In order to pick up some retroactive nostalgia for the Acorn Archimedes (original RISC OS platform) and to have a source of type-in programs that will hopefully work on today’s RISC OS 5.x, I downloaded PDFs of Acorn User magazine from issue 79 (Feb. 1989) to issue 113 (Dec. 1991) from the Internet Archive. The magazine ran from July/August 1982 to Spring 2005, which is quite impressive.
The early years of Acorn User covered the BBC Micro, and then they added Archimedes coverage after it launched in 1987. RISC OS was called “Arthur” in the early years. In the Feb. 1989 issue, I learned that Acorn actually tried to sell a version of 4.3 BSD UNIX for ARM called RISC iX (not to be confused with MIPS RISC/os, a 4.3 BSD UNIX sold by MIPS Computer Systems from 1985 to 1992, which often shows up when I’m searching for RISC OS info).
Running UNIX on an 8 MHz ARM2 CPU with 4 MB RAM sounds absolutely dreadful, and Acorn wanted £3,500 (£8,640, or $10,758 today) for it in 1989. It came with X11R2, which is hilarious to me since X11R4 was released on 22 Dec 1989, and that’s the oldest release of X that I’ve ever seen or used (on SunOS). X11R4 added XDMCP (used by dedicated X terminals), twm as the default window manager, and the Shape Extension to enable non-rectangular windows.
Thankfully, in 1990 Acorn released the R260 RISC iX model, with a 26 MHz (later 33 MHz) ARM3 processor, 8 MB RAM, and a 100 or 120 MB SCSI hard drive, priced at £3995 plus VAT (£9,217 or $11,475 today), which would’ve been more competitive with systems such as the 68030-based Amiga 3000UX, also released in 1990.
In late 1990, Acorn released the A540, which was basically the R260 without built-in Ethernet or UNIX. It cost £2495 plus VAT (£5,756 or $7,166 today) without a monitor. It’s amazing how much prices have fallen, especially for RAM, which was an extremely precious commodity up until the late 1990s.

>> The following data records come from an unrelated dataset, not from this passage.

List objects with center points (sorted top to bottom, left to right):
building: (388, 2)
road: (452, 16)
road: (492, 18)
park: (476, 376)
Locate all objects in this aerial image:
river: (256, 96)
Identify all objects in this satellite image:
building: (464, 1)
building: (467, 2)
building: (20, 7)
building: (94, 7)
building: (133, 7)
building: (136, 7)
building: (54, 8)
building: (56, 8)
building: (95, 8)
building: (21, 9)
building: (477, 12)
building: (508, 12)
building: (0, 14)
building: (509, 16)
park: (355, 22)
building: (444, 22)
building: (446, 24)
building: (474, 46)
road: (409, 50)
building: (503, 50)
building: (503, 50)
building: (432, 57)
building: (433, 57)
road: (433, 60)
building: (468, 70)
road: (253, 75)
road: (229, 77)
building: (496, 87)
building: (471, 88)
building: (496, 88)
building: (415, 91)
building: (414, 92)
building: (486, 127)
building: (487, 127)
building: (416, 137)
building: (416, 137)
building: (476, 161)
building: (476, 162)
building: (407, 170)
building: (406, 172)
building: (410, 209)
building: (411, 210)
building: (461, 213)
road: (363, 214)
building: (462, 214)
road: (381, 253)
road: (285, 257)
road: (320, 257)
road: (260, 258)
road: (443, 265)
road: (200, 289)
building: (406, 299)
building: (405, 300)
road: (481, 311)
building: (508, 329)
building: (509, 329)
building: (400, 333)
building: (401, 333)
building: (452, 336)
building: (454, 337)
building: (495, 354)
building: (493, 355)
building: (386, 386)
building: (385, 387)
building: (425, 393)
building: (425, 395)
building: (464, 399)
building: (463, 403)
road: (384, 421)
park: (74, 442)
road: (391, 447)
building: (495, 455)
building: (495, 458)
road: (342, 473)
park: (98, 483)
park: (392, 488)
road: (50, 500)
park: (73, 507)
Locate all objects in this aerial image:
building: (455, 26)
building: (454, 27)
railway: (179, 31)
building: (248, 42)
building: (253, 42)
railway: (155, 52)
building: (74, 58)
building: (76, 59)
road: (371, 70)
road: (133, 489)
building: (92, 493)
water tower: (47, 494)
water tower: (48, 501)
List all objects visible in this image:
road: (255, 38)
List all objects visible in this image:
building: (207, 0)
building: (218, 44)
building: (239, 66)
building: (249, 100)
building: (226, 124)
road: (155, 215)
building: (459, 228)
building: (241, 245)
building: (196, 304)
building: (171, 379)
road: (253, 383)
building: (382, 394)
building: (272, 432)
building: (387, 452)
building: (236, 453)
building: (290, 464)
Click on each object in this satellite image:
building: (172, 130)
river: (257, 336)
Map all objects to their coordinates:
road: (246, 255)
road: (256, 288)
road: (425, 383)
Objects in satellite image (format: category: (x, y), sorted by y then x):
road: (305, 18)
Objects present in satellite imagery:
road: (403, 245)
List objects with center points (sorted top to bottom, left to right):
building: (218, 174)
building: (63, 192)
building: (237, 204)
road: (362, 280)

I remember lusting after the Amiga 3000UX as a kid and knowing that I would never have the money to buy even a regular Amiga 3000, much less the more expensive UNIX version. Fortunately, by 1995 I’d already moved on to an 80486 PC, so I was perfectly situated to try out the new Linux and also FreeBSD, both of which were free and open-source, unlike the System V and 4.3 BSD UNIX ports.